O pastinha fica com os dados do segurado, inclusive cópia da sua assinatura, do empréstimo anterior. Como há aumento todo ano do benefício, ele coleta as informações com os hackers da nova margem consignável e faz o empréstimo sem a pessoa pedir. Muitos aposentados desavisados pegam o dinheiro na conta e gastam, consolidando o crédito. Quem reclama tem que pedir o cancelamento para anular o empréstimo.
O caso mais grave das fraudes é quando o pastinha falsifica a assinatura e registra um empréstimo com a margem consignável completa.
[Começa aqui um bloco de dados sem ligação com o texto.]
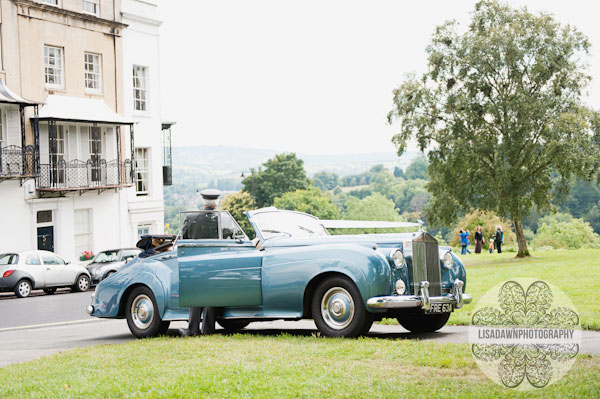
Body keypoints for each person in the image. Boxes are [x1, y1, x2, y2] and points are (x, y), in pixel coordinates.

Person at [179, 189, 222, 337]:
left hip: (194, 264)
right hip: (215, 264)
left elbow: (181, 238)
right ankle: (208, 330)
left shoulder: (191, 218)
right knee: (211, 295)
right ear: (216, 203)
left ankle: (193, 329)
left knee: (195, 295)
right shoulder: (223, 220)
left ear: (203, 203)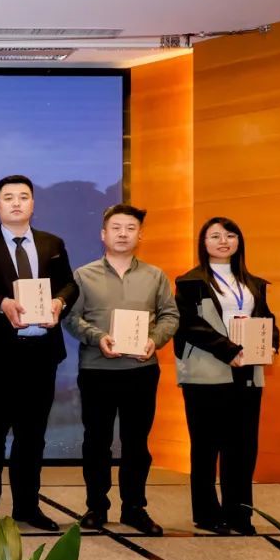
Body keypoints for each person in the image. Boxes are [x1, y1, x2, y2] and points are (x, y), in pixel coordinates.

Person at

Esses correspondentes são remunerados pela quantidade de empréstimos que fecham.
A biometria hoje é feita no aplicativo Meu INSS. Mas, além de não haver verificação com os dados do TSE, há um contingente de 35% dos aposentados e pensionistas do INSS que nem sequer fizeram o cadastramento de biometria facial junto ao tribunal eleitoral. Isso os impede de fazer o desbloqueio por biometria via Meu INSS.
Hoje, o INSS tem 40 milhões de segurados –sendo que 15 milhões têm contrato de empréstimo consignado. Ainda não há uma apuração concluída de quantas operações de consignado a beneficiários do INSS foram feitas sem autorização, e qual o montante das operações.
O novo presidente do INSS, Gilberto Waller Junior, editou uma norma na semana passada exigindo que qualquer nova operação de consignado só poderá ter o desconto registrado na folha do aposentado mediante biometria facial.